2. The negative charge would delay bacterial re-adhesion to the tooth surface for an extended period which leads to slower plaque buildup.

3.  Furthermore, this increased negative charge would attract more positively charged calcium ions to the tooth surface leading to superior remineralization.  

Superior results seen in clinical studies are a result of the above effects.

This seems obvious, so why has it not been done before?

While chelators are widely used in relatively high concentrations in toothpastes for tartar control, the problem with chelating molecules is that they are all negatively charged. Biological surfaces (including biofilms) are negatively charged. Since like charges repel, typical chelators are unable to penetrate the oral biofilm (plaque) effectively. Therefore plaque reduction is primarily based on friction from mechanical brushing.

How has Livionex solved this problem?

Livionex's patent-pending technology overcomes this barrier by activating Edathamil to break down biofilm on teeth and prevent new biofilm from attaching to teeth. Edathamil, a chelator commonly used in preserved foods, by itself does not show much efficacy. However, Livionex’s activated edathamil shows results that no other toothpaste has been able to achieve.

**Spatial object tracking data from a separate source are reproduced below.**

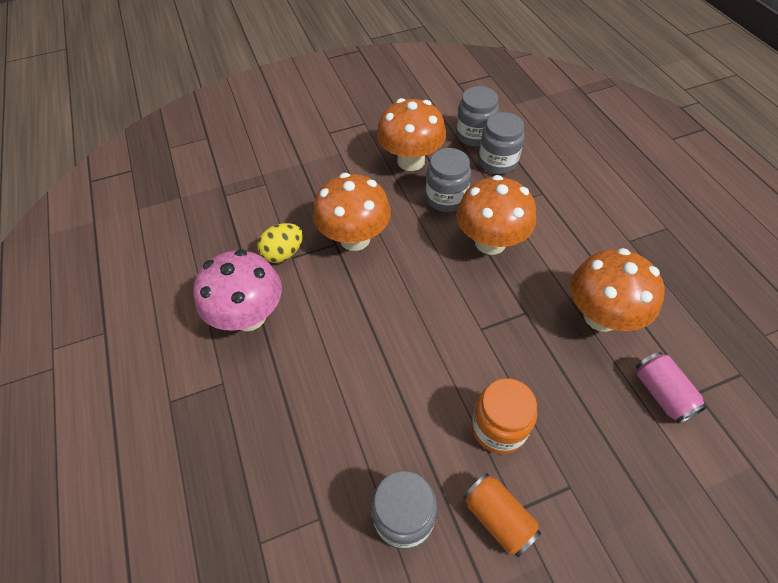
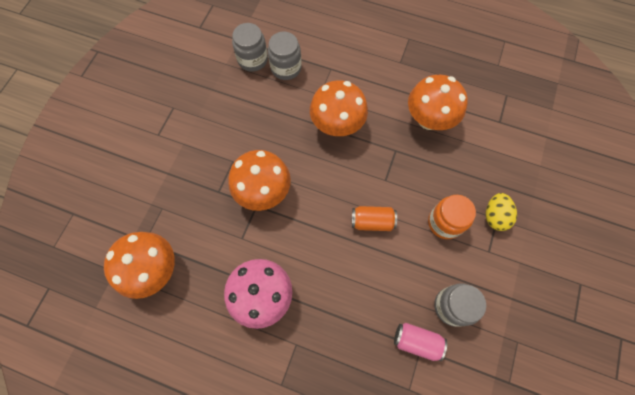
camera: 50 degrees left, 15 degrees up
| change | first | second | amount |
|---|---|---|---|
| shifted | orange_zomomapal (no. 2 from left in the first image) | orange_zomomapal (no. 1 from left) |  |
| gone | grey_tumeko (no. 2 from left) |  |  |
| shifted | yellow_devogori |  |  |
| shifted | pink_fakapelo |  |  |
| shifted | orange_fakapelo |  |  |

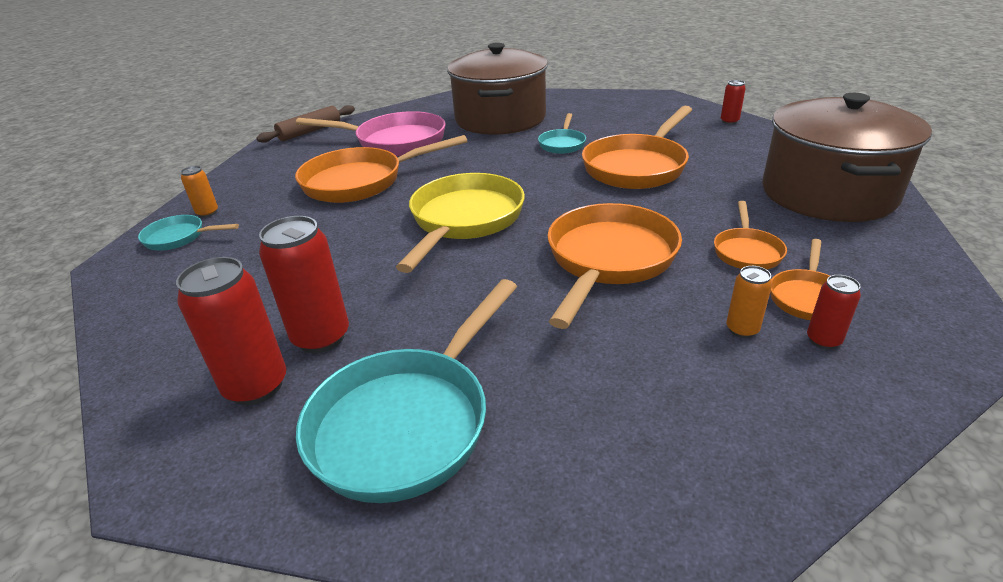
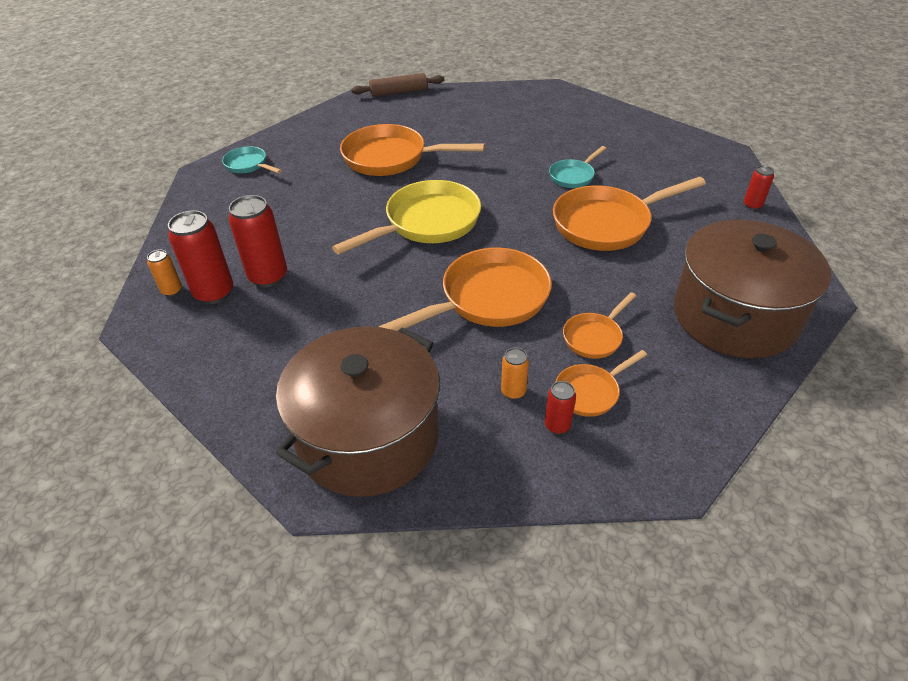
camera: 30 degrees right, 10 degrees up
| change | first | second | amount |
|---|---|---|---|
| shifted | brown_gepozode (no. 1 from left) |  |  |
| gone | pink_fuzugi |  |  |
| shifted | orange_fakapelo (no. 1 from left) |  |  |
| gone | turquoise_fuzugi (no. 2 from left) |  |  |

Livionex Dental Gel has been formulated as a thixotropic gel. This means that activated edathamil is released from the gel by the pressure of the toothbrush, thereby delivering it directly into the plaque and onto the tooth surface.

This formulation deposits the activated edathamil onto the tooth surface while brushing and increases the negative charge on the tooth surface, efficiently breaking up the biofilm and forming a barrier which prevents plaque readhesion for a much longer period. Users regularly report the same slick feeling as when they get a professional cleaning. Studies show that this plaque reduction leads to significant benefits in  associated gum health.

This increased negative charge on the tooth surfaces also enables a greater flow of positively charged calcium ions from the saliva to the enamel surface. This additional calcium allows for superior remineralization of enamel, as shown in the studies below.

Activated edathamil technology provides allows superior removal of plaque at significantly lower concentration of a chelator, as compared to, chelator concentrations used in commercial tartar control toothpaste. As an example, Colgate Total utilizes Gantrez (a malic acid copolymer) for tartar control. For a single brushing, Livionex Dental Gel uses less than 15% of chelating capacity as compared to a single brushing of Colgate Total, to provide significantly lower plaque and better oral health as shown in multiple studies.

Summary results are available in the Studies section. Detailed results have been submitted for publication in peer-reviewed research journals.